Overview of data vs. granular data
This one is very specific to enterprise products. Often, listing screens are where users spend most of their time. They initiate transactions or follow-up actions from the listing page. This being the case, users often need a lot of information about the transaction so that they can filter and find data. If two different stakeholders use the same list page with different motives, the page design can become very complex. The details that each stakeholder wants to see before taking the next step is different. Let us take an example:
Logistics company ABC has two departments that need to look at trucking information:
- Transport planning department — Needs to look at a list which they can use to identify the status of trucks, what they are carrying, what was the loaded weight, where is the destination and a host of other information.
- Accounts department — Needs to look at a list of trucks that need to be invoiced to the customer. They need to see the customer names, the route, and the product.
Before we attack this scenario, I will explain another related concept. How much does the user need to see before clicking & why?
Well, it depends on who is clicking. Going back to the truck example, the logistics guy may need to see a whole lot of information to plan his next move whereas the accounts team needs to see a limited set of things.
It all comes down to user research. In most cases, we build one listing that fits all purposes. This leads to a situation where no stakeholder is happy.
So why is this a problem? Most transaction based systems use relational databases that store data in tables, there are several tables that are affected in one transaction in a parent-child relationship.
For example, A truck can carry multiple commodities between multiple destinations. If you assume that you need to capture locations and weights at both loading and discharge locations you have already created at least one set of parent & child tables. In order to query any record, you have multiple joins which eventually bog down performance. Ultimately, performance tuning on queries and indexing takes you only so far. The system will slow down and become painful to use.
Now let’s link this to our original issue. There are two stakeholder teams using the same listing — one needs granular information about the transaction and other needs high-level information. Granular information means more joins in traditional RDBMS systems. Performance of the listing degrades as time goes by. To improve performance the product will have to take calls to drop information from the listing that slows it down. This will impede the logistics user from making decisions. If you don’t do it, the accounts department will find it slow and raising invoices will become a pain.
The solution is clear, don’t mix concerns and build a one screen fits all listing.
Nobody can predict how things will pan out in the future. Design in a way that each listing can mature for its own stakeholder.

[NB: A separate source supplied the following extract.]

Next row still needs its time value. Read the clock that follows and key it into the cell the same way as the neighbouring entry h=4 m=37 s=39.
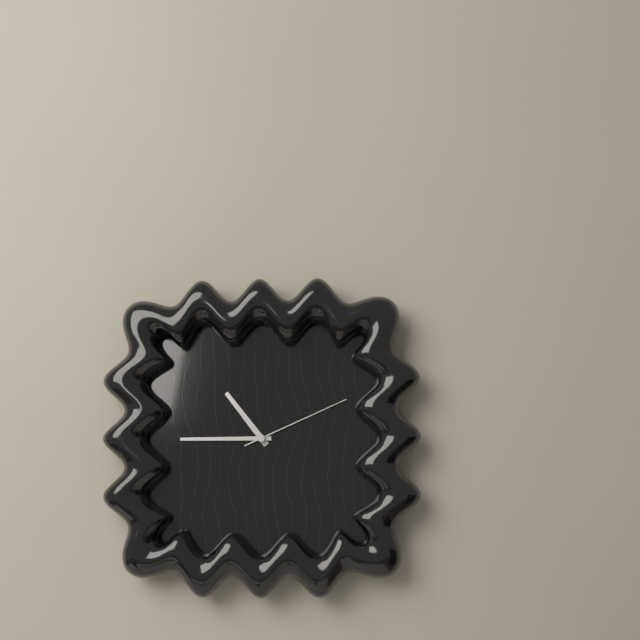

Sometimes you will have many stakeholders within the same team who need different types of information. Go ahead and build separate overview and granular info listings. As far as performance goes, make sure your developer knows from day 1 that this could be an issue. They can implement appropriate solutions like creating views, caches, writing stored procedures to populate flattened tables from the underlying joins, partitioning tables, archival, etc. Technology has evolved so developers have a plethora of techniques like caching to tools like Elastic & Algolia to solve search & list issues.To summarise:
- Don’t try to build a single listing that displays both granular as well as overview information.
- Don’t mix stakeholder concerns & build a one size fits all listing.
- Analyze volumes & have conversations with developers about listing and search at the beginning.